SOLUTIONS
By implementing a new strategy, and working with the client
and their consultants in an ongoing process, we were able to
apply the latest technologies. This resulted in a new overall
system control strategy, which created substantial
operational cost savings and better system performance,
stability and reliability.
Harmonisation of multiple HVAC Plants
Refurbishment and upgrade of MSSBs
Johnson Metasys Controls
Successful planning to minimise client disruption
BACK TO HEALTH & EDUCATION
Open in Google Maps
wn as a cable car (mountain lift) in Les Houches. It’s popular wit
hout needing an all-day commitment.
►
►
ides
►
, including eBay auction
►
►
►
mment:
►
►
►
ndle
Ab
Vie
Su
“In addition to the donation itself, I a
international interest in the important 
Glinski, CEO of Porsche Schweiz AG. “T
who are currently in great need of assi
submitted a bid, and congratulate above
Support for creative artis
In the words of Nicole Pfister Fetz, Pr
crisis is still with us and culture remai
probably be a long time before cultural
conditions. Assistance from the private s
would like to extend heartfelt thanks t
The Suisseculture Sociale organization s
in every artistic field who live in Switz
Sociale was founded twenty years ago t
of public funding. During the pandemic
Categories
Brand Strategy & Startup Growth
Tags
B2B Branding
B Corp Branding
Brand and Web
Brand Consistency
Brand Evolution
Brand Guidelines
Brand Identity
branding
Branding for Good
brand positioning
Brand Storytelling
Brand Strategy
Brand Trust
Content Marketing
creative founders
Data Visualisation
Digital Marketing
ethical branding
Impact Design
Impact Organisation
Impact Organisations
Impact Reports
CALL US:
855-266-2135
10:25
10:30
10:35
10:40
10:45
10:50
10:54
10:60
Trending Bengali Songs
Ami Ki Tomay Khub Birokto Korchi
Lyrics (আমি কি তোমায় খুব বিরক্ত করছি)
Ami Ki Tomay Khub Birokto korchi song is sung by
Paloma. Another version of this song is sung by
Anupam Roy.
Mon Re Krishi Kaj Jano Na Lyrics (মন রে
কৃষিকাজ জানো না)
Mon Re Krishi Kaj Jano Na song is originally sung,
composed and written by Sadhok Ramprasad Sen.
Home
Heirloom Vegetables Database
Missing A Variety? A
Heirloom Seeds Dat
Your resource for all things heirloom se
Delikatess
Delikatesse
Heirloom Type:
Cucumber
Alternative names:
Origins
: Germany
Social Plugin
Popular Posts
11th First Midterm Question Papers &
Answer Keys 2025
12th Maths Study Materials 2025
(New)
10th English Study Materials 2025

---*---

To do
All lines above in which the word "with" occurs should be identified and copied.

Written answer
By implementing a new strategy, and working with the client
crisis is still with us and culture remai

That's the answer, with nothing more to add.